Second, in reading that Jesus is returning “to my Father and your Father, to my God and your God,” Sibbes writes that when “we get fast hold on Christ, and cleave there, God can as soon alter his love to him as alter his love to us; his love is every whit as unchangeable to a believing member, as to Christ the head of the body. The promises are as sure as the love of God in Christ is, upon which they are founded, and from which ‘nothing can separate us,’ (Rom. 8:35).” Let’s take a moment and think about what he’s saying here. In Christ’s words in Roman, He tells us the only way we can be separated from God’s perfect love is if the Second Person of the Trinity is separated from God’s love. God’s love for us and for our students, then, is objective. It depends not on our ability to earn it, or to perform or achieve, but only on Christ, to whom we are joined by faith.

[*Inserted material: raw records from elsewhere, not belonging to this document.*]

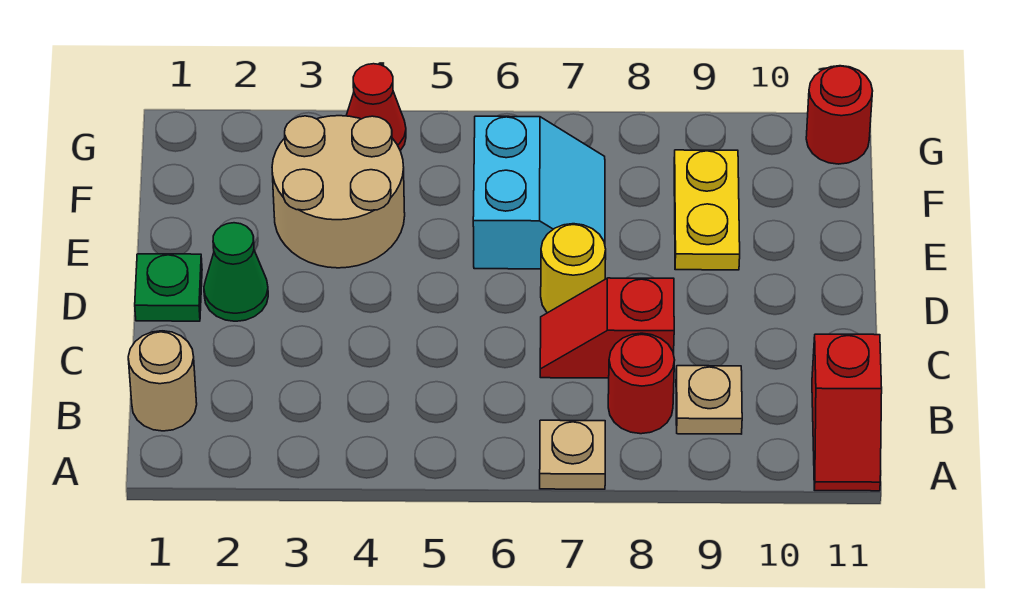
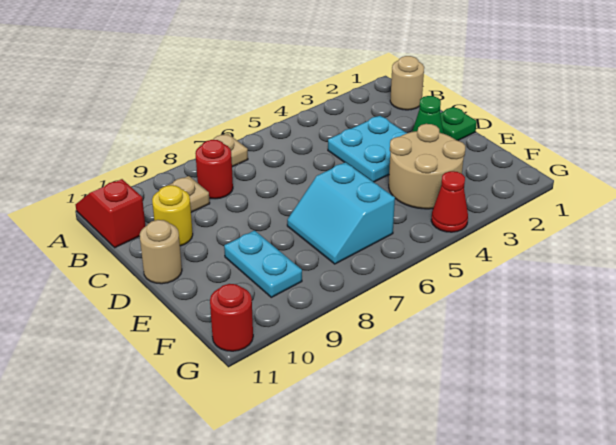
none -> cyan plate C3:D4 level 1
red slope C7:C8 level 1 top 8 -> none
yellow round brick D7 level 1 -> yellow round brick C10 level 1
none -> tan round brick D11 level 1
yellow plate E9:F9 level 1 -> cyan plate E9:F9 level 1

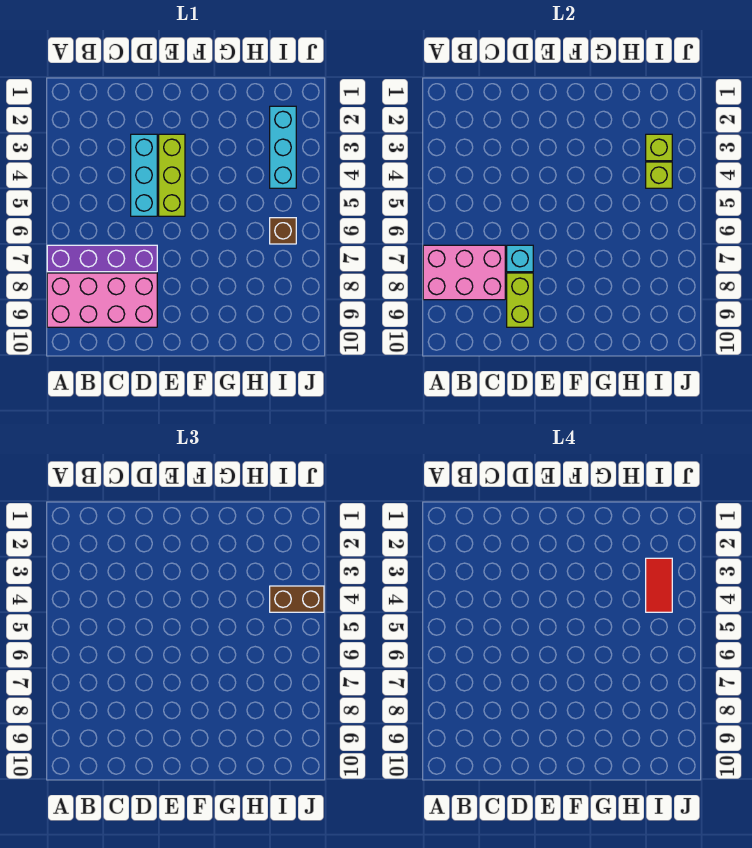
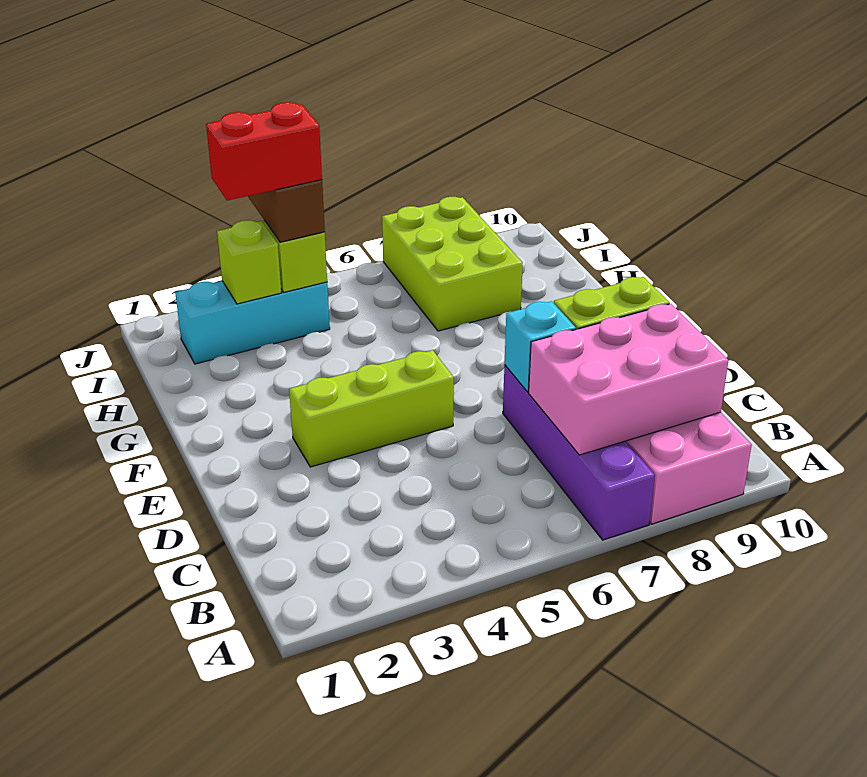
pink brick A7:C8 level 2 -> pink brick B7:C9 level 2
cyan brick D3:D5 level 1 -> none
none -> lime brick H7:J8 level 1
red tile I3:I4 level 4 -> red brick I3:I4 level 4
brown brick I6 level 1 -> none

Sibbes observes that Mary, amid her anxiety, “had a misconceit of Christ, as if he had been the gardener. Beloved, so it is with a sinner, especially in times of desolation of spirit and disconsolate condition. They present Christ to themselves as an enemy.” Perhaps our students are afflicted with a similar view of Christ as a lawgiver, one who requires of them a certain degree of performance and achievement. Sibbes and the Puritans, in their meditations on the person of Christ in Scripture, help give us the vocabulary to preach Christ as a Savior and Propitiator rather than an Enemy, as One to whom they are joined individually and as One who has already performed on their behalf.
It’s important for us to see the Mary in all of our students; only then can we apply the salve that’s so badly needed. That said, as we read Richard Sibbes and as we read John 20, we should see a little (or a lot) of Mary in ourselves, too. I don’t think it’s all that uncommon for youth ministers to find themselves in the grip of despair, perhaps amid seasons of loneliness or an almost crippling sense of doubt. It’s exactly then that we need to hear Christ in His Word, who comes to us and calls our names as well, who sustains us and assures us that we need not prove ourselves any longer because He has proven all.